(Skeletal landmark data)

- - - - -

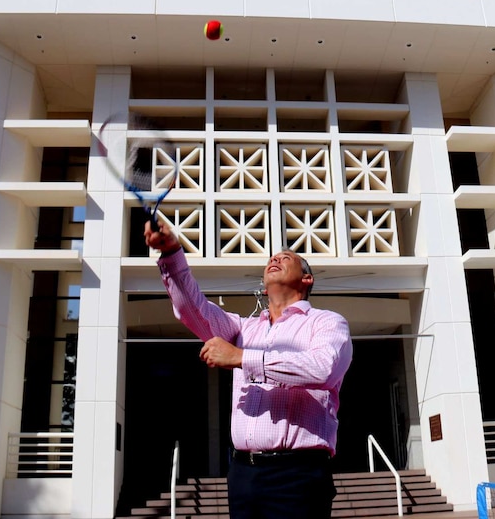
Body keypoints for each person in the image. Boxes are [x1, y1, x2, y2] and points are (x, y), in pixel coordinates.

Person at [144, 221, 353, 519]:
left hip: (299, 473)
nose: (275, 259)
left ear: (307, 279)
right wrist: (171, 253)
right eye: (271, 258)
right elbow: (194, 309)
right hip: (243, 473)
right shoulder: (243, 327)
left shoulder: (327, 322)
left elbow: (323, 369)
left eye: (286, 258)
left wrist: (244, 358)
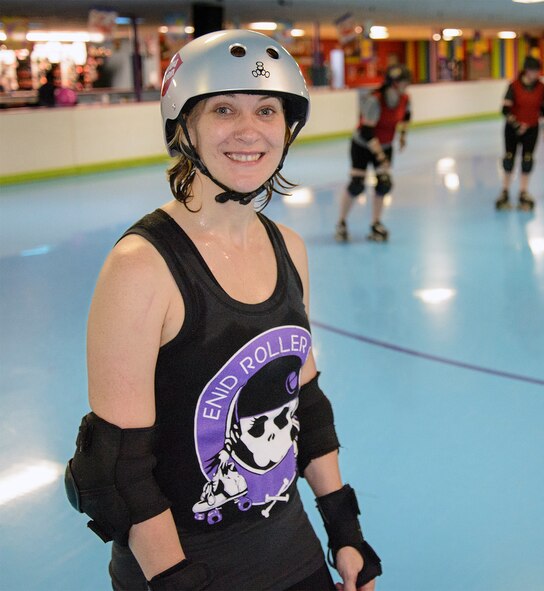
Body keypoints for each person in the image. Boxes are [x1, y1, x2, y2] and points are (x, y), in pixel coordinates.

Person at [64, 30, 381, 591]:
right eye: (223, 110)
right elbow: (117, 471)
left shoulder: (290, 249)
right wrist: (178, 582)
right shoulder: (143, 267)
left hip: (293, 550)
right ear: (184, 126)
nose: (249, 130)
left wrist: (344, 529)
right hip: (185, 568)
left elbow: (304, 402)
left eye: (267, 110)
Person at [335, 64, 412, 243]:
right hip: (362, 146)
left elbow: (407, 116)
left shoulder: (405, 99)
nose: (406, 86)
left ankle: (376, 223)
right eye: (403, 82)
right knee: (357, 185)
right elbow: (366, 132)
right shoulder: (375, 100)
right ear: (393, 83)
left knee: (384, 184)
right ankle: (342, 222)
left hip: (385, 145)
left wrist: (402, 136)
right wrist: (380, 156)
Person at [495, 56, 544, 211]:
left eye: (538, 71)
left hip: (532, 128)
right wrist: (516, 125)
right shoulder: (514, 86)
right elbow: (505, 110)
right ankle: (505, 191)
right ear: (526, 71)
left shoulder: (541, 86)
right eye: (533, 71)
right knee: (509, 159)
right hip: (513, 128)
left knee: (527, 160)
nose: (536, 74)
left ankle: (523, 192)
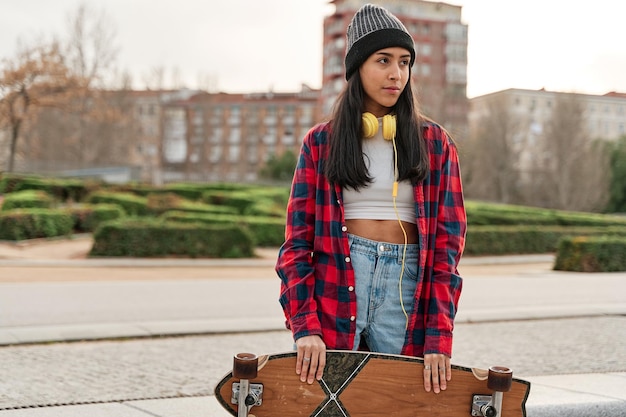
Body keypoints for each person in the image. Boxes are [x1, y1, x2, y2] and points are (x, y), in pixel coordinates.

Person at [275, 3, 466, 394]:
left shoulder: (435, 144)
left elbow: (448, 249)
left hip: (406, 284)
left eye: (404, 62)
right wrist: (305, 326)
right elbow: (296, 246)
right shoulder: (322, 143)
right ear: (357, 66)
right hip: (341, 279)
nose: (396, 74)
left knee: (398, 400)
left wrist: (438, 337)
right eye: (383, 60)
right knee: (331, 402)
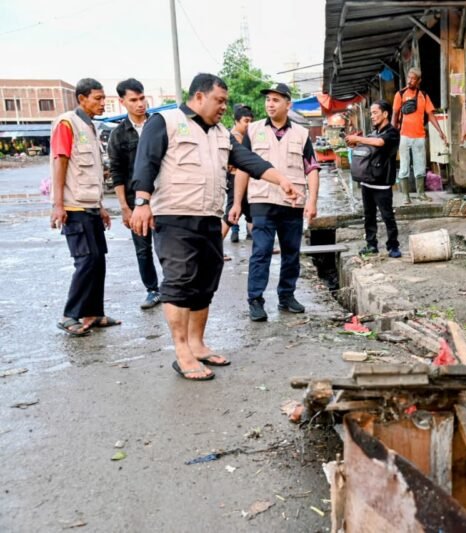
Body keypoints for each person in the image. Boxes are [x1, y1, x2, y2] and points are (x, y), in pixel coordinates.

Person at [129, 73, 298, 381]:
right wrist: (142, 202)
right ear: (199, 97)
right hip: (174, 216)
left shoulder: (221, 134)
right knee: (180, 281)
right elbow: (146, 162)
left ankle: (197, 344)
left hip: (208, 217)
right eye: (219, 101)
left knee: (205, 281)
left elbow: (248, 160)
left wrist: (281, 180)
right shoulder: (165, 122)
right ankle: (182, 352)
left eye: (225, 101)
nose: (224, 107)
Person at [230, 83, 320, 322]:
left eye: (276, 100)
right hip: (262, 200)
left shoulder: (301, 134)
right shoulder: (253, 130)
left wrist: (312, 201)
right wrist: (237, 203)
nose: (270, 104)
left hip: (293, 202)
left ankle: (286, 296)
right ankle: (255, 300)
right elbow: (243, 168)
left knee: (291, 252)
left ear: (288, 104)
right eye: (268, 99)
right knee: (261, 251)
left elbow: (311, 169)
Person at [50, 78, 121, 336]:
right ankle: (70, 315)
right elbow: (60, 162)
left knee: (98, 260)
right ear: (82, 99)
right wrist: (58, 204)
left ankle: (93, 313)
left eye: (103, 98)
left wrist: (101, 206)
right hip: (73, 207)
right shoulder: (67, 123)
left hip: (90, 206)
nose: (102, 103)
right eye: (98, 98)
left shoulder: (90, 127)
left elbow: (92, 174)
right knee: (86, 261)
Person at [108, 78, 161, 309]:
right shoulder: (119, 134)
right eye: (133, 100)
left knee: (169, 245)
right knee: (143, 249)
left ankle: (173, 287)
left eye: (142, 98)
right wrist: (124, 207)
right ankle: (152, 290)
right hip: (135, 201)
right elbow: (117, 173)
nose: (140, 104)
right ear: (122, 102)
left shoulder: (159, 125)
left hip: (163, 198)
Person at [345, 100, 401, 257]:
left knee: (387, 216)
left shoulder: (392, 132)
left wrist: (358, 139)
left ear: (385, 114)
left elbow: (379, 143)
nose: (372, 116)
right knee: (369, 216)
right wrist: (353, 144)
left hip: (382, 184)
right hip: (367, 182)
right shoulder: (373, 132)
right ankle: (371, 245)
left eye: (375, 113)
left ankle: (393, 246)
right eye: (371, 113)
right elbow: (368, 146)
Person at [391, 67, 448, 204]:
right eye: (409, 78)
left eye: (413, 79)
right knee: (404, 166)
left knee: (420, 166)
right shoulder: (400, 94)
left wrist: (440, 131)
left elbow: (430, 115)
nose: (410, 81)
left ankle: (421, 194)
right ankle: (406, 196)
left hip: (419, 137)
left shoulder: (423, 95)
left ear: (419, 81)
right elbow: (395, 114)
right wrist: (392, 133)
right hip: (404, 136)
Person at [222, 104, 254, 244]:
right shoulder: (234, 138)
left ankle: (262, 244)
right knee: (231, 215)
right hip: (235, 180)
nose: (249, 124)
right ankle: (213, 249)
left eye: (251, 121)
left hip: (242, 180)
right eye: (246, 121)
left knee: (252, 214)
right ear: (237, 121)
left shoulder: (242, 136)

- - - - -

◆ Your objective:
Copy exactly, and copy nothing else: the lines from the start of the data above through the line that holds "right shoulder: (322, 143)". The pictures stay out.

◆ Exercise response:
Body keypoints for each person in the image. Boxes are [x1, y1, x2, y2] and points are (x, y), in pixel coordinates.

Person at [144, 221, 353, 519]:
left hip: (299, 473)
nose: (275, 259)
left ear: (307, 279)
right wrist: (171, 253)
right eye: (271, 258)
right elbow: (194, 309)
right hip: (243, 473)
right shoulder: (243, 327)
left shoulder: (327, 322)
left elbow: (323, 369)
left eye: (286, 258)
left wrist: (244, 358)
Body keypoints for each person in the image. Boxes are [x1, y1, x2, y2] and points are (x, y), in pixel coordinates.

Person at [64, 30, 381, 591]:
right eye: (223, 110)
right elbow: (117, 471)
left shoulder: (290, 249)
right wrist: (178, 582)
right shoulder: (143, 267)
left hip: (293, 550)
right ear: (184, 126)
nose: (249, 130)
left wrist: (344, 529)
right hip: (185, 568)
left elbow: (304, 402)
left eye: (267, 110)
Person at [335, 64, 412, 243]:
right hip: (362, 146)
left elbow: (407, 116)
left shoulder: (405, 99)
nose: (406, 86)
left ankle: (376, 223)
right eye: (403, 82)
right knee: (357, 185)
right elbow: (366, 132)
right shoulder: (375, 100)
right ear: (393, 83)
left knee: (384, 184)
right ankle: (342, 222)
left hip: (385, 145)
left wrist: (402, 136)
right wrist: (380, 156)
Person at [495, 56, 544, 211]:
left eye: (538, 71)
left hip: (532, 128)
right wrist: (516, 125)
right shoulder: (514, 86)
right elbow: (505, 110)
right ankle: (505, 191)
right ear: (526, 71)
left shoulder: (541, 86)
right eye: (533, 71)
right knee: (509, 159)
right hip: (513, 128)
left knee: (527, 160)
nose: (536, 74)
left ankle: (523, 192)
Body keypoints for each person in the image. Boxes are [x1, y1, x2, y2] and points are (x, y), in pixel coordinates.

Person at [275, 3, 466, 394]:
left shoulder: (435, 144)
left elbow: (448, 249)
left hip: (406, 284)
left eye: (404, 62)
right wrist: (305, 326)
right elbow: (296, 246)
right shoulder: (322, 143)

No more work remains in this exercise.